How cache warming works#
Before opening traffic to the new cache instance, pre-populate it with the data that's most likely to be requested.
Before launch:
Step 1 → replay yesterday's access logs → identify top-N most-requested keys
Step 2 → fetch those keys from DB
Step 3 → write them all into the new cache
Step 4 → open traffic to the warmed cache
First request → cache hit ✓ (key was pre-loaded)
DB → sees only cache misses for cold keys, not the entire traffic volume
Common warming approaches#
Startup warming → load top-N keys from DB when service boots
block traffic until warming completes (or accept brief cold period)
Scheduled warming → cron job pre-loads cache before peak traffic window
e.g. load tomorrow's trending products at midnight
before the morning rush hits
Replay warming → replay recent read traffic against the new cache instance
most accurate — loads exactly what was hot yesterday
used by large-scale systems (Netflix, Google)

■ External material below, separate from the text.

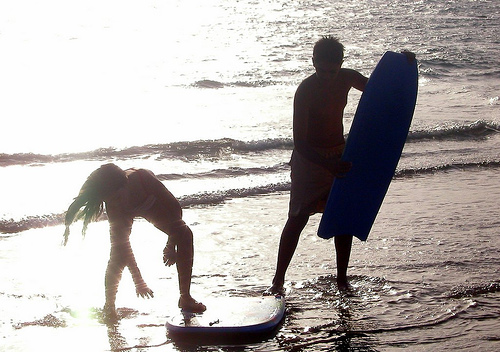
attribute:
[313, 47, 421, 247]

Shadow warming → run the new cache instance in shadow mode alongside the old one
new instance receives copies of all reads but doesn't serve them
cache fills up with real traffic naturally before cutover
Real-world example: Netflix pre-warms caches with the top trending shows before a new region goes live. They don't wait for organic traffic to fill the cache — the first request in a new region should be a hit, not a miss that hammers a cold DB.
What's good#
No cold start penalty → cache is useful from the very first request
Predictable performance → no slow ramp-up period after deploys
Controlled DB load → warming is one batch read, not many concurrent misses
What's bad#
Warms data that may not be requested → memory used before demand is confirmed
Increases startup time → boot is slower if warming is synchronous
Warming can be stale → yesterday's hot keys may not be today's
Interview framing
"On deploy I'd warm the cache by replaying the previous hour's access logs against the new instance before switching traffic. This ensures the cache is pre-populated with the exact keys that were hot, so the first real request hits a warm cache rather than hammering the DB."